Overeating at Iftar: Avoid temptation and eat moderately. Eating excessively will not protect you from hunger in the days of Ramadan. Consuming excessive amounts of food after a long day of fasting will burden your system and cause indigestion and heartburn. In general, overeating makes you unhealthy and hence unproductive.  

Increasing salt intake: This can increase your body’s need for hydration, and if you don’t compensate with enough water, your risk of dehydration will be higher.

Eating less fruit and vegetables: Eat a bowl of salad before you start your Iftar and incorporate fruit as a snack to ensure you get your daily required amount of vitamins and minerals.

Inadequate hydration: Hunger makes us overfill our stomachs, leaving no space for fluids. But water is important, especially during this hot month. With only about a nine-hour eating window, not drinking enough fluids can lead to dehydration, constipation and other digestive illnesses. Try to break your fast with water first and keep drinking small amounts frequently.
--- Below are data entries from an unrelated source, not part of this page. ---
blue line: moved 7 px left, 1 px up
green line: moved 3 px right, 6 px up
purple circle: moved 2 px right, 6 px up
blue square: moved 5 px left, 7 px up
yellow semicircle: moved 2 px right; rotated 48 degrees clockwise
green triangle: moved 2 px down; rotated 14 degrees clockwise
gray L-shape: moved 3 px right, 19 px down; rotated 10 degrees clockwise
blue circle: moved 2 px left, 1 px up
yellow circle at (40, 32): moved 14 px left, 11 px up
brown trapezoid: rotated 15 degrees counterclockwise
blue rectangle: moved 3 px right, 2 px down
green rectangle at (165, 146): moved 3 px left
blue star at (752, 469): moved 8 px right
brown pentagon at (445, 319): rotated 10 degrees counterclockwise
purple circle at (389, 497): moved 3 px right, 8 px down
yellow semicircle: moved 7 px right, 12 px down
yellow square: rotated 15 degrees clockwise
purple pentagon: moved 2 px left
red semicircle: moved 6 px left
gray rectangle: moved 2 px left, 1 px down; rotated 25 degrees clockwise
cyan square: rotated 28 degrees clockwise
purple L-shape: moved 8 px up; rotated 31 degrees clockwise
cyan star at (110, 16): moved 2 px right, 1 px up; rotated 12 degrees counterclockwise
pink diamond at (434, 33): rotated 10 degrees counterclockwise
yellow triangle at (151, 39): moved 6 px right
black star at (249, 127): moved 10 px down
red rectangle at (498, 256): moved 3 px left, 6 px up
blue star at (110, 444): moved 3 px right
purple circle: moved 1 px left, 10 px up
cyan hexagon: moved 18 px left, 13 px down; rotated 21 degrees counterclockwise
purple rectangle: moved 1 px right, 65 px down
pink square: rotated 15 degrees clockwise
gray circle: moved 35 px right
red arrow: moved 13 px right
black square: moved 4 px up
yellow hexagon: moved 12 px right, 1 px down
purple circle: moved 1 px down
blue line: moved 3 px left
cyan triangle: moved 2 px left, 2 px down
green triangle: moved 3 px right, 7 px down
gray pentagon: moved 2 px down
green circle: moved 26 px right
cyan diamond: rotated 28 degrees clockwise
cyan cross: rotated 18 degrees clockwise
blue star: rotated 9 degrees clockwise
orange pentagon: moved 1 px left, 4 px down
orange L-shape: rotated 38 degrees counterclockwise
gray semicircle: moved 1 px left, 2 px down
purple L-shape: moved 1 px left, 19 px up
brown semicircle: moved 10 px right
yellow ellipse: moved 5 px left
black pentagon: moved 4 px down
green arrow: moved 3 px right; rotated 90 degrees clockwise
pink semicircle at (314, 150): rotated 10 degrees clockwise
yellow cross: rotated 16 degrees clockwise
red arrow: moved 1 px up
Try to drink six to eight cups of water in total each night.

Indulging in high-fat foods: Eating greasy foods on an empty stomach can lead to indigestion, which is responsible for stomach cramping and bloating. Moreover, deep-fried foods are high sources of saturated fat and calories. And high calorie intake coupled with inactivity can put you at risk of gaining weight. 

Consuming sugar-rich food and drinks: Ramadan sweets and juices are loaded with calories that will contribute to weight gain. Hydrate yourself with water and opt for dried fruits and dark chocolate instead.

Over-sleeping: Fasting in Ramadan doesn’t give us a ticket to oversleep and go to workplaces late. Some people switch timings to accommodate the day of fasting, and instead of using their valuable time during the day they simply switch off the fast by snoozing. Sleeping away the fasting hours means avoiding the trials of Ramadan. When you are mindful of the experience, its spiritual rewards help you manage the physical hardship.